Requirement A =>
According to the post about the AT WORK exhibition, which institution produced the exhibition?
Requirement B =>
Reproduce the passage of the post about the AT WORK exhibition starting at "AT WORK is a" and ending at "throughout the province.".
━━ Source document
Saturday, June 12, 2010

AT WORK: Historical Images of Labour in Saskatchewan

"The best way to appreciate your job is to imagine yourself without one."
~ Oscar Wilde















AT WORK is a digital exhibition presenting and exploring images of labour in 20th century Saskatchewan. The exhibition was produced by the University of Saskatchewan Archives in partnership with archives throughout the province.

As Beth Bilson, legal scholar, has recently noted, Saskatchewan "conjures up waving wheatfields, not smokestacks; grain elevators, not factories. The history of labour in Saskatchewan has not been the subject of extensive study. It is a subject that repays closer examination, however, for it reveals that, as with many aspects of the political, economic, and social history of the province, this history has features that mark it as distinctive and unique in Canada."
━━━━
━━ Data extract
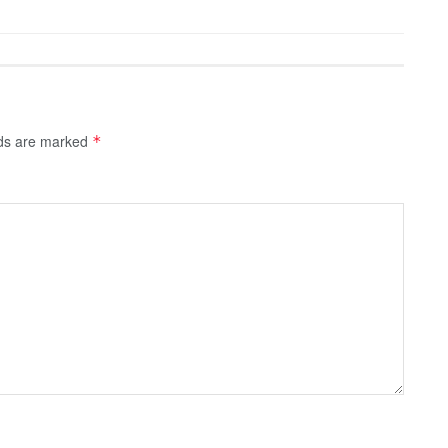
lds are marked
*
━━━━
Output A =>
The University of Saskatchewan Archives, in partnership with archives throughout the province.

Output B =>
AT WORK is a digital exhibition presenting and exploring images of labour in 20th century Saskatchewan. The exhibition was produced by the University of Saskatchewan Archives in partnership with archives throughout the province.